--- 設問 ---
本文によると、9・28後楽園での2度目の防衛戦で平田一喜が自ら指名した相手は誰か、答えてください。
-------- 本文
8・31後楽園ホールで“いつでもどこでも挑戦権”を行使し、樋口和貞を破り新王者になったばかりの上野勇希からKO-D無差別級王座を奪取した平田一喜。DDTならではのドラマティックな戴冠劇に誰もが驚き、強さとは真逆のポジションを全うし続けてきた男の快挙を祝福した…のだが、本人が一番の戸惑いをあらわにし、現在も変わらぬ平田一喜のままなんとか防衛ロードを歩んでいる。そんな中、9・28後楽園では自ら指名したヨシヒコを相手に2度目の防衛戦をおこなう。後楽園のメイン、最高峰のタイトルマッチ、相手はヨシヒコ…これらの状況で、平田はどのようなマインドを持って臨むのか。今までの足跡やプロレス観などについてもじっくりと聞いてみた。(聞き手・鈴木健.txt)
何かの一番になりたいというよりは、
ずっと需要があるように生き続ける
――平田選手はKO-D無差別級王座を奪取した時点で「まさか獲れるとは思っていなかった」と言っていましたが、プロレスラーになった時点ではいつの日か自分が団体最高峰のタイトルを獲りたいという夢は抱いていなかったのですか。
----------------
-------- 参考データ
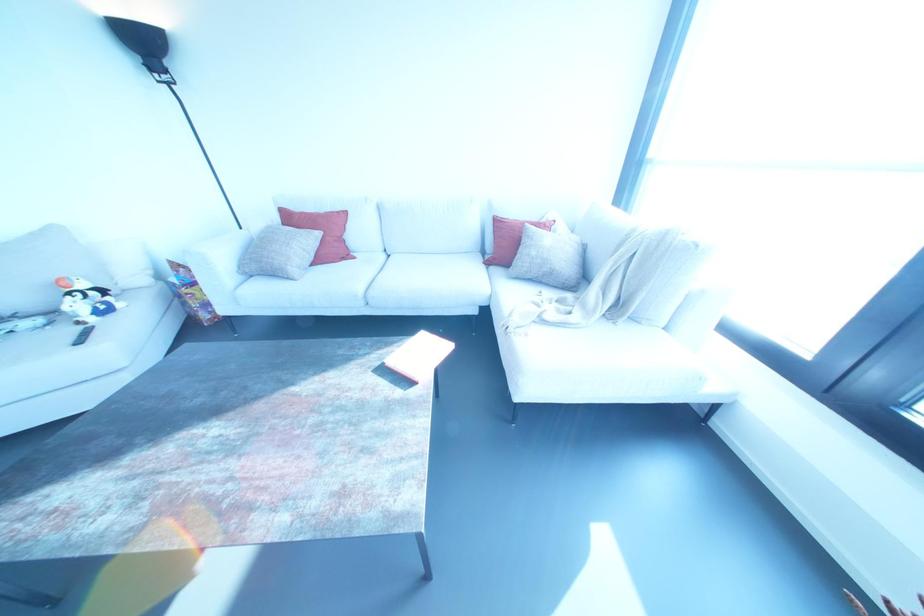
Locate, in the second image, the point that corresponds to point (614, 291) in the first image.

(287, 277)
----------------
--- 解答 ---
ヨシヒコ